State elections in North Rhine-Westphalia – The beginning of turbulent times for the German federal government?

by Niklas Burg


On 15 May 2022, state elections were held in Germany for the second time in a fortnight, this time in the west of the country and in the most populous state, North Rhine-Westphalia (NRW), with around 13 million eligible voters.

The Christian Democratic Union of Germany (CDU) emerged as the party with the most votes. According to the provisional results, the party received 35.7% of the votes. The CDU's biggest rival, the social democratic SPD, received 26.7% of the vote, which is the party's worst result ever in a state election in NRW. In particular, the exceedingly low turnout of only 56% probably benefited the incumbent's party rather than the SPD. The second big winner of the election was the Greens, who roughly tripled their result compared to the last election and got 18.2% of the vote. The liberal FDP, which came in at 12.6% in 2017, crashed in this election and entered the state parliament with only 5.9% of the vote. The right-wing populist AfD also lost vote share, but also entered parliament with 5.4%. The Left Party clearly failed to clear the five-percent-threshold.

Based on these results s, there will be a premiere in NRW. Never before has there been a government there that did not correspond to the classic camps (a more conservative alliance of CDU and FDP or a more left-wing alliance of SPD and Greens). Currently, two options seem to be the most realistic with regard to a new government. One would be an alliance between the CDU and the Greens. This has already been discussed several times at the federal level and has already been implemented in some states. Here it will depend on what the CDU can offer the Greens to agree to a joint coalition, since the party has another coalition option. This is a so-called traffic light coalition of Social Democrats (red), Liberals (yellow) and Greens. Such an alliance already exists at the federal level and supports the federal government. Even though the Liberals would first have to be convinced of this, which does not seem self-evident in view of the massive losses of the Liberals and the Social Democrats, the Greens are probably in the most comfortable position of all parties.

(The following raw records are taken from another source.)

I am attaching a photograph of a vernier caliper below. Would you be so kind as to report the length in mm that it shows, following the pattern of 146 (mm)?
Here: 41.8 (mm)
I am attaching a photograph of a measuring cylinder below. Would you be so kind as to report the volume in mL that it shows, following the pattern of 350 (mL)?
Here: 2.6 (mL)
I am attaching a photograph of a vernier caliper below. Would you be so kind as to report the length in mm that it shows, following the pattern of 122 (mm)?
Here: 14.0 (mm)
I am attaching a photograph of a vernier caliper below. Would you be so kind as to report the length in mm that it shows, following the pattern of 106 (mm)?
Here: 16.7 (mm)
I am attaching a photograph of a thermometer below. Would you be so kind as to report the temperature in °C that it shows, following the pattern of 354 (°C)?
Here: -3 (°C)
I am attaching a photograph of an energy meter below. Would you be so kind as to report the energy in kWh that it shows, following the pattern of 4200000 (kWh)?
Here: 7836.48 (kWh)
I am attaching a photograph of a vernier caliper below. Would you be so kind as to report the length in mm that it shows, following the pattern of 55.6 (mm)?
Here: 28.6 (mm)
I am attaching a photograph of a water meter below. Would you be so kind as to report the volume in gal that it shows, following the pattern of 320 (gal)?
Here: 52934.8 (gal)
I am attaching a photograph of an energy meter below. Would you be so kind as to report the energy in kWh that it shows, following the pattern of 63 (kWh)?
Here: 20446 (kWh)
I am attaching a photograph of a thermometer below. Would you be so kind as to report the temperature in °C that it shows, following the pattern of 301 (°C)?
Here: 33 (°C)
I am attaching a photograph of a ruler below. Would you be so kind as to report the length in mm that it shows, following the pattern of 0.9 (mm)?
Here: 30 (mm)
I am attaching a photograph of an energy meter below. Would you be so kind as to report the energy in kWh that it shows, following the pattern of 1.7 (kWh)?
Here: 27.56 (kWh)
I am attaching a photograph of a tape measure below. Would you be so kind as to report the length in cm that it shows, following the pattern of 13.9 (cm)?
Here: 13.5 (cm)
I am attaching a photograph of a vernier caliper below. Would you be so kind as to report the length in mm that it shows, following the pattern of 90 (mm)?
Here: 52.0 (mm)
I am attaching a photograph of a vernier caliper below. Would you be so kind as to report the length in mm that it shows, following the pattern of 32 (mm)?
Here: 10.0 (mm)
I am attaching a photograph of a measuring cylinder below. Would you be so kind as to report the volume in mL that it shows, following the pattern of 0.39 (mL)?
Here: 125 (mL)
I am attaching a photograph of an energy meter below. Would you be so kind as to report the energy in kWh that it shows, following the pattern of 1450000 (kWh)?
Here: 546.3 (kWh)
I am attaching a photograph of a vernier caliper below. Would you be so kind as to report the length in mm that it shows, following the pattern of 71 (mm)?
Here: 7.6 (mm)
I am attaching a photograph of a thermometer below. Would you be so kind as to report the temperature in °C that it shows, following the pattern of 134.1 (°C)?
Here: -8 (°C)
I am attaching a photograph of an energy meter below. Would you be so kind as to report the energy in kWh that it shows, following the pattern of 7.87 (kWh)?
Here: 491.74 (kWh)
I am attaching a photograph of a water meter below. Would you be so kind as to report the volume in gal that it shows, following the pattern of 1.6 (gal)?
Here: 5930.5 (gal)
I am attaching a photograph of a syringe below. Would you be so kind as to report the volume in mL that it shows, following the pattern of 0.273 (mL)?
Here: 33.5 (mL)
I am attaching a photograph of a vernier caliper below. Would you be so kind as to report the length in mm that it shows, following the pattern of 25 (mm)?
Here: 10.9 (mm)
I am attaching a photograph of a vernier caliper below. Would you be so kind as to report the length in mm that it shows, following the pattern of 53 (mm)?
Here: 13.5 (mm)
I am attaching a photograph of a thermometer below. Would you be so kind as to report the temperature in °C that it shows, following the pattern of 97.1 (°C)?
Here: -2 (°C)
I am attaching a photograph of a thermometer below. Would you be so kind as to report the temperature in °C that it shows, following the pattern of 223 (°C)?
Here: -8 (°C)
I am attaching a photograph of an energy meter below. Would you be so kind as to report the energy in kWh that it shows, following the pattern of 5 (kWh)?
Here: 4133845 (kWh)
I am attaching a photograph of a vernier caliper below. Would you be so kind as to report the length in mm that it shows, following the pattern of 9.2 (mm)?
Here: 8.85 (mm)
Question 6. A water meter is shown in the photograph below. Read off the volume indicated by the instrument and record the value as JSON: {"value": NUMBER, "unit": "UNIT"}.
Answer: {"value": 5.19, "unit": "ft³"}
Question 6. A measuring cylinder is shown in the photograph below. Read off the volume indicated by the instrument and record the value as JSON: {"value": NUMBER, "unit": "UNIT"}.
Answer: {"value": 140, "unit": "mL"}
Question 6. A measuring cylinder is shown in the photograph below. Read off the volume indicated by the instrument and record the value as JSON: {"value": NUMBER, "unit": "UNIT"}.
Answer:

The SPD in particular, which had high hopes in the run-up to the election that it would be able to replace the CDU as the strongest force and provide the new prime minister, has a lot to analyse in the coming weeks. The support of Chancellor Olaf Scholz in the election campaign apparently did not have much effect. The defeat in the "heartland" of German social democracy weighs particularly heavily and will ensure extensive discussions in the party at the federal level as well. For the CDU, on the other hand, Hendrik Wüst's victory is the second clear win by an incumbent minister-president within two weeks (a week ago Daniel Günther clearly won the state elections in Schleswig-Holstein). Both politicians are under 50 years old and thus relatively young. They will now probably both be seen as the party's hopefuls for bigger tasks in the future.

For the Greens, the election result is not only a great success in NRW but could also have a noticeable influence on federal politics and thus on the federal government. There, they will probably be able to turn the balance of power in their favour in the coming weeks and months. In addition to two state elections with very large gains, the two former party leaders and current federal ministers Robert Habeck and Annalena Baerbock are by far the two most popular politicians in Germany. SPD and FDP will be primarily concerned with themselves after two extremely disappointing state elections. Turbulent times are expected for the FDP in particular, which lost massive numbers of voters to the CDU and halved its result compared to the last election. It is quite likely that the party will try to distinguish itself through sharper rhetoric. The tone within the federal government is thus likely to become harsher in the coming weeks.